J. Neil Henderson
ADRD Consultant
J. Neil Henderson, PhD is a Choctaw Nation tribal member, born in southeast Oklahoma and raised in-and-around Oklahoma and Florida. Dr. Henderson’s 40+ years of professional work has always addressed prevention of disease, reduction of health disparities, and the building of healthier lives among the youth, adults, and elders in culturally diverse populations. In the more recent 30+ years, his attention focused on aging issues upon which he conducted extensive research on cultural influences on the recognition and treatment of diabetes and dementia, cultural constructions of disease, and community health interventions in the context of cultural diversity. He has conducted bio-cultural research on Alzheimer’s disease in American Indian tribes, developed Alzheimer’s support groups in African-American and Spanish-speaking populations, developed widely used dementia caregiver support tools designed for Native people, and conducted geriatric health care education for culturally diverse providers across the United States.

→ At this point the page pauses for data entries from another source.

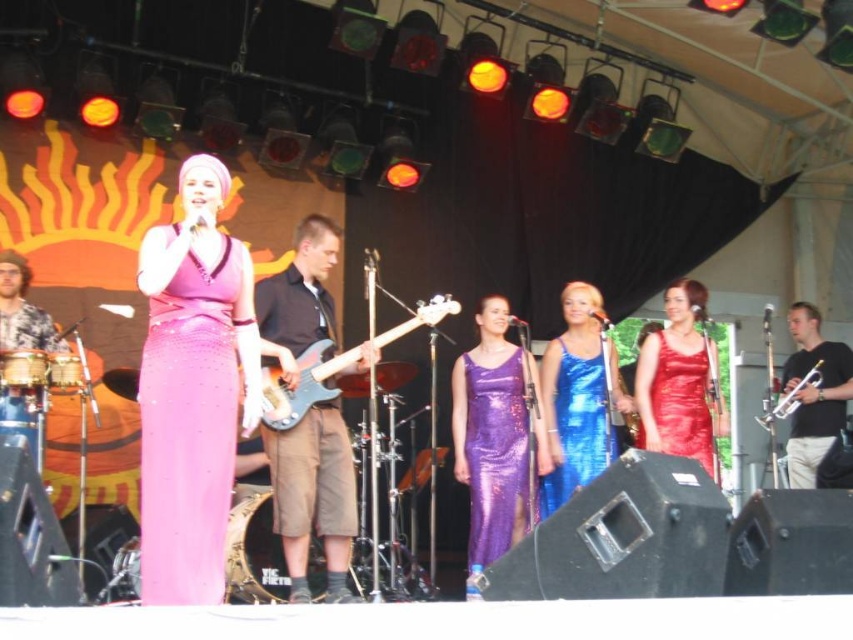
You are a photographer positioned in front of the stage. You need to capture a photo that includes both the black matte trumpet at right and the shiny blue dress at center. Based on their positions, which object should you adjust your camera angle to focus on first to ensure both are in frame?

The black matte trumpet at right is located above the shiny blue dress at center, so you should adjust your camera angle to focus on the black matte trumpet at right first to ensure both are in frame.

You are a stagehand adjusting the lighting for the performance. You need to position a spotlight so it can illuminate both the point at [306,502] and the point at [804,374]. Given that the spotlight can only focus on one point at a time, which point should you aim the spotlight at first to ensure the closer one is lit before the farther one?

You should aim the spotlight at point [306,502] first because it is in front of point [804,374], making it closer to the stagehand. This ensures the closer point is illuminated before the farther one.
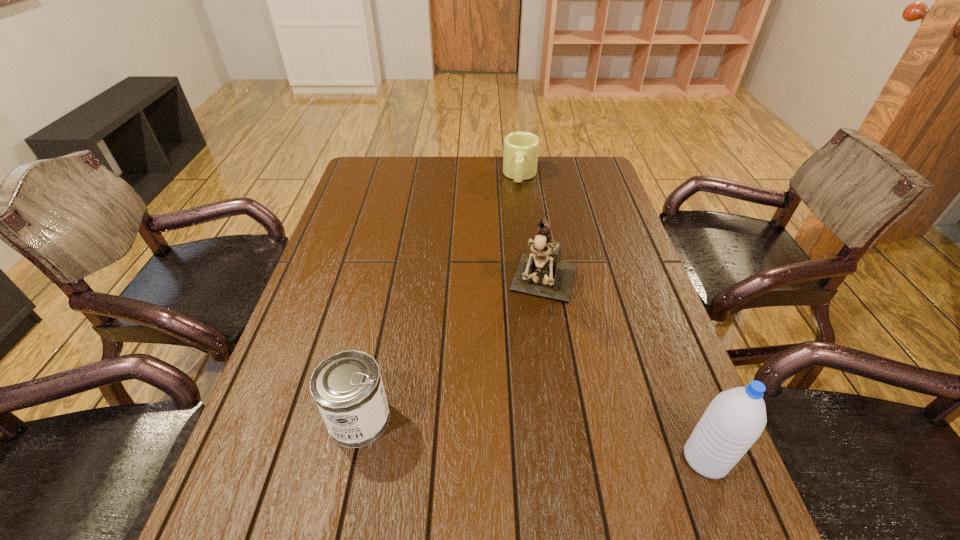
This screenshot has height=540, width=960. I want to click on free spot on the desktop that is between the leftmost object and the second tallest object and is positioned with the handle on the side of the farthest object, so click(x=488, y=434).

Locate an element on the screen. The height and width of the screenshot is (540, 960). free space on the desktop that is between the leftmost object and the water bottle and is positioned on the front-facing side of the third nearest object is located at coordinates (503, 435).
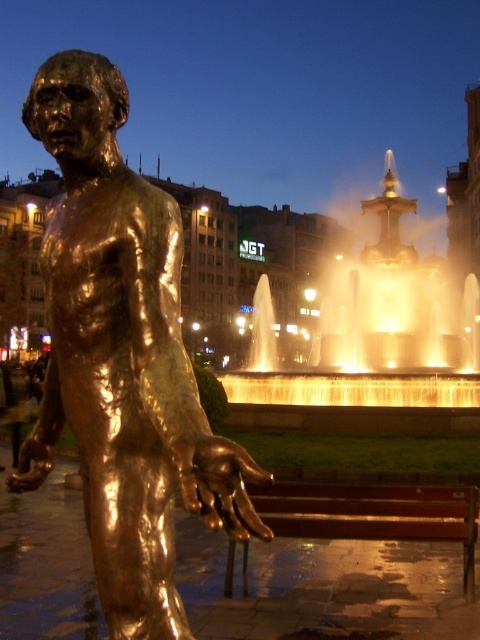
You are a photographer standing in the public square. You want to take a photo of the bronze polished bench at lower center without the golden reflective water at center appearing in the foreground. Is this possible based on their positions?

The bronze polished bench at lower center is behind the golden reflective water at center, so you can position yourself so that the bench is framed behind the water, but since the water is in the center and the bench is behind it, you might still see the water in front of the bench. To avoid the water in the foreground, you would need to move to a position where the bench is not aligned with the water, but based on their spatial relationship, it might be challenging to completely exclude the golden water at

In the scene shown: You are a photographer positioned at the center of the square. You want to take a photo of the bronze statue at left and the bronze polished bench at lower center. Which object will appear larger in your photo?

The bronze statue at left appears larger in the photo because it is closer to the photographer than the bronze polished bench at lower center.

Looking at this image, you are standing in the public square and want to take a photo of both the bronze statue at left and the golden reflective water at center. Which object should you focus on first to ensure both are in the frame?

You should focus on the bronze statue at left first since it is closer to you, allowing you to frame it and then adjust the camera to include the golden reflective water at center in the background.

An early mentor was Dr. Eric Pfeiffer, director of the University of South Florida Suncoast Gerontology Center. At the Hudson College of Public Health, University of Oklahoma Health Sciences Center, he led several American Indian initiatives, culminating as professor and principal investigator of a NIH-funded American Indian Diabetes Prevention Center. In 2016, Dr. Henderson accepted the position as founding Executive Director of the University of Minnesota Medical School’s Memory Keepers Medical Discovery Team, from which he retired as Emeritus Professor.
Among Dr. Henderson’s many awards, he is honored for the Leadership in Prevention for Native Americans award by the Loma Linda University School of Public Health and the Award of Achievement by the University of Oklahoma, College of Public Health. Dr. Henderson is the former Editor-in-Chief of the Journal of Cross-Cultural Gerontology and past-President of the Association for Anthropology and Gerontology. He has authored many articles in the scientific press, is co-author of the text, Social and Behavioral Foundations of Public Health, and with Maria Vesperi is editor of The Culture of Long Term Care (1995). Dr. Henderson and his wife, Gail Wood Henderson, currently live in Oklahoma.